- DESCRIPTION OF THE TASK -
Below are the records. Retype, exactly, the lines from the first through the line with "ReviewSync, an AI-powered", and leave out the pictures.

[Stored data entries]
_ _ _ _ _ _ _
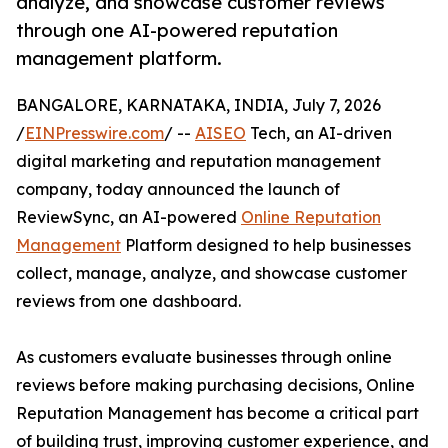
analyze, and showcase customer reviews
through one AI-powered reputation
management platform.
BANGALORE, KARNATAKA, INDIA, July 7, 2026
/
EINPresswire.com
/ --
AISEO
Tech, an AI-driven
digital marketing and reputation management
company, today announced the launch of
ReviewSync, an AI-powered
Online Reputation
Management
Platform designed to help businesses
collect, manage, analyze, and showcase customer
reviews from one dashboard.
As customers evaluate businesses through online
reviews before making purchasing decisions, Online
Reputation Management has become a critical part
of building trust, improving customer experience, and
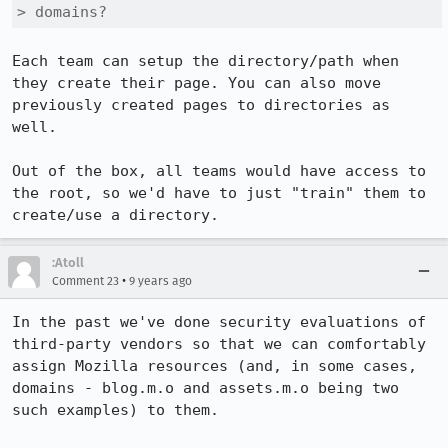
> domains?
Each team can setup the directory/path when 
they create their page. You can also move 
previously created pages to directories as 
well.

Out of the box, all teams would have access to 
the root, so we'd have to just "train" them to 
create/use a directory.
:Atoll
•
Comment 23
9 years ago
In the past we've done security evaluations of 
third-party vendors so that we can comfortably 
assign Mozilla resources (and, in some cases, 
domains - blog.m.o and assets.m.o being two 
such examples) to them.
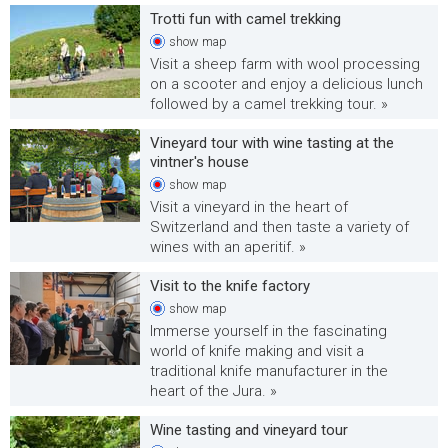
Trotti fun with camel trekking
show
map
Visit a sheep farm with wool processing
on a scooter and enjoy a delicious lunch
followed by a camel trekking tour. »
Vineyard tour with wine tasting at the
vintner's house
show
map
Visit a vineyard in the heart of
Switzerland and then taste a variety of
wines with an aperitif. »
Visit to the knife factory
show
map
Immerse yourself in the fascinating
world of knife making and visit a
traditional knife manufacturer in the
heart of the Jura. »
Wine tasting and vineyard tour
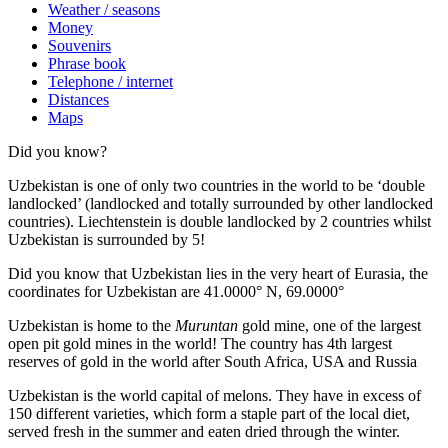
Weather / seasons
Money
Souvenirs
Phrase book
Telephone / internet
Distances
Maps
Did you know?
Uzbekistan is one of only two countries in the world to be ‘double
landlocked’ (landlocked and totally surrounded by other landlocked
countries). Liechtenstein is double landlocked by 2 countries whilst
Uzbekistan is surrounded by 5!
Did you know that Uzbekistan lies in the very heart of Eurasia, t
he
coordinates for Uzbekistan are 41.0000° N, 69.0000°
Uzbekistan is home to the
Muruntan
gold mine, one of the largest
open pit gold mines in the world! The country has 4th largest
reserves of gold in the world after South Africa, USA and Russia
Uzbekistan is the world capital of
melons
. They have in excess of
150 different varieties, which form a staple part of the local diet,
served fresh in the summer and eaten dried through the winter.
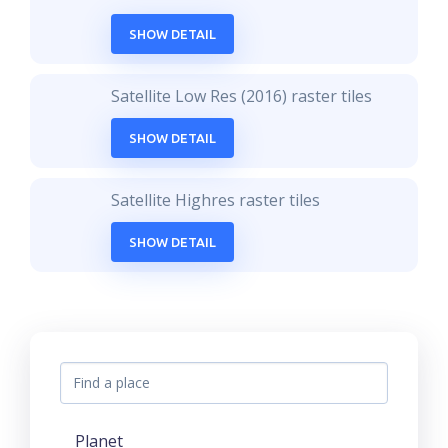
SHOW DETAIL
Satellite Low Res (2016) raster tiles
SHOW DETAIL
Satellite Highres raster tiles
SHOW DETAIL
Planet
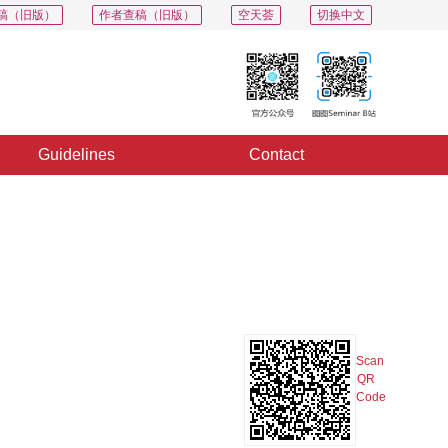
稿（旧版）
作者查稿（旧版）
空天荟
切换中文
Guidelines
Contact
PDF
Export
Share
Collection
Album
Scan
QR
Code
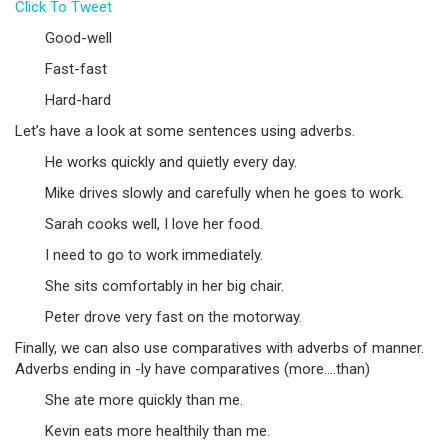
Click To Tweet
Good-well
Fast-fast
Hard-hard
Let’s have a look at some sentences using adverbs.
He works quickly and quietly every day.
Mike drives slowly and carefully when he goes to work.
Sarah cooks well, I love her food.
I need to go to work immediately.
She sits comfortably in her big chair.
Peter drove very fast on the motorway.
Finally, we can also use comparatives with adverbs of manner.
Adverbs ending in -ly have comparatives (more….than)
She ate more quickly than me.
Kevin eats more healthily than me.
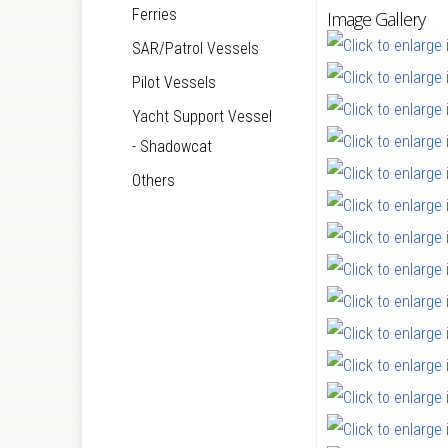
Ferries
Image Gallery
SAR/Patrol Vessels
Pilot Vessels
Yacht Support Vessel
- Shadowcat
Others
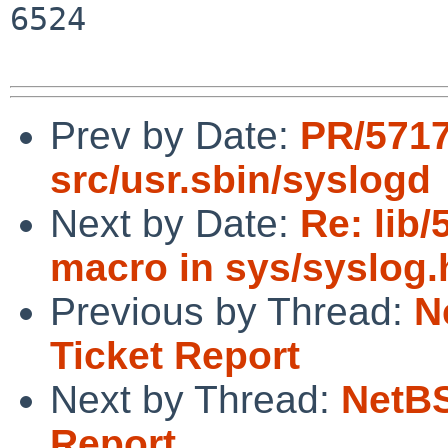
6524

Prev by Date:
PR/571
src/usr.sbin/syslogd
Next by Date:
Re: li
macro in sys/syslog.h
Previous by Thread:
N
Ticket Report
Next by Thread:
NetBS
Report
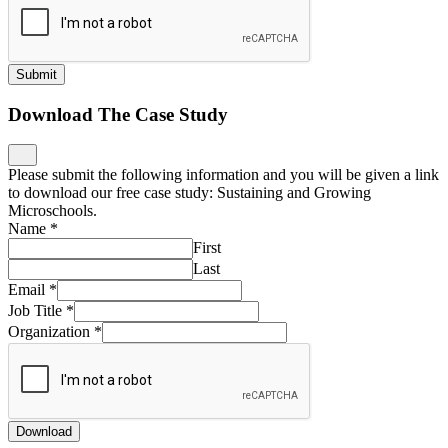
Submit
Download The Case Study
Please submit the following information and you will be given a link
to download our free case study: Sustaining and Growing
Microschools.
Name
*
First
Last
Email
*
Job Title
*
Organization
*
Download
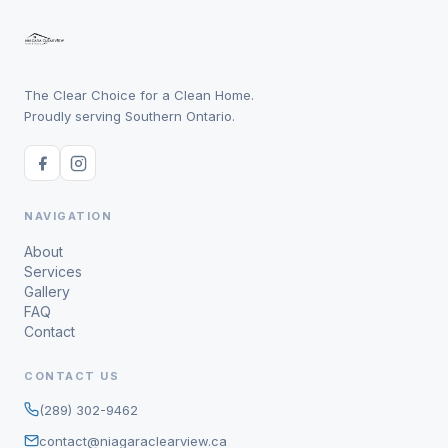
The Clear Choice for a Clean Home.
Proudly serving Southern Ontario.
NAVIGATION
About
Services
Gallery
FAQ
Contact
CONTACT US
(289) 302-9462
contact@niagaraclearview.ca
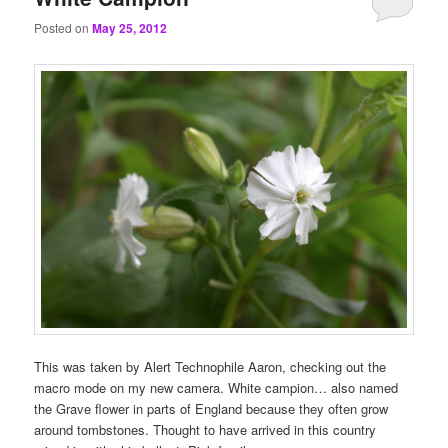
Posted on
May 25, 2012
This was taken by Alert Technophile Aaron, checking out the
macro mode on my new camera. White campion… also named
the Grave flower in parts of England because they often grow
around tombstones. Thought to have arrived in this country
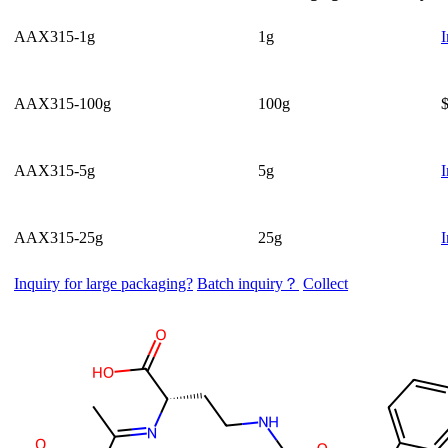
AAX315-1g
1g
I
AAX315-100g
100g
AAX315-5g
5g
I
AAX315-25g
25g
I
Inquiry for large packaging?
Batch inquiry？
Collect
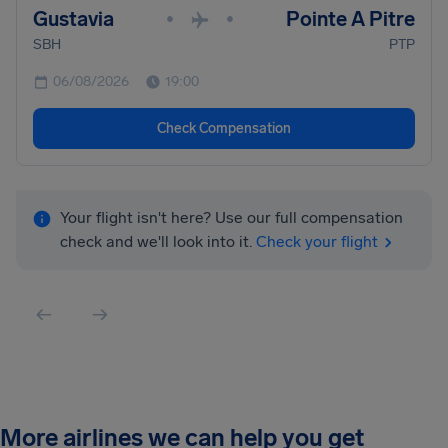
Gustavia
Pointe A Pitre
•
•
SBH
PTP
06/08/2026
19:00
Check Compensation
Your flight isn't here? Use our full compensation
check and we'll look into it.
Check your flight
More airlines we can help you get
_ _ _ _ _ _ _
- SOLUTION -
analyze, and showcase customer reviews
through one AI-powered reputation
management platform.
BANGALORE, KARNATAKA, INDIA, July 7, 2026
/
EINPresswire.com
/ --
AISEO
Tech, an AI-driven
digital marketing and reputation management
company, today announced the launch of
ReviewSync, an AI-powered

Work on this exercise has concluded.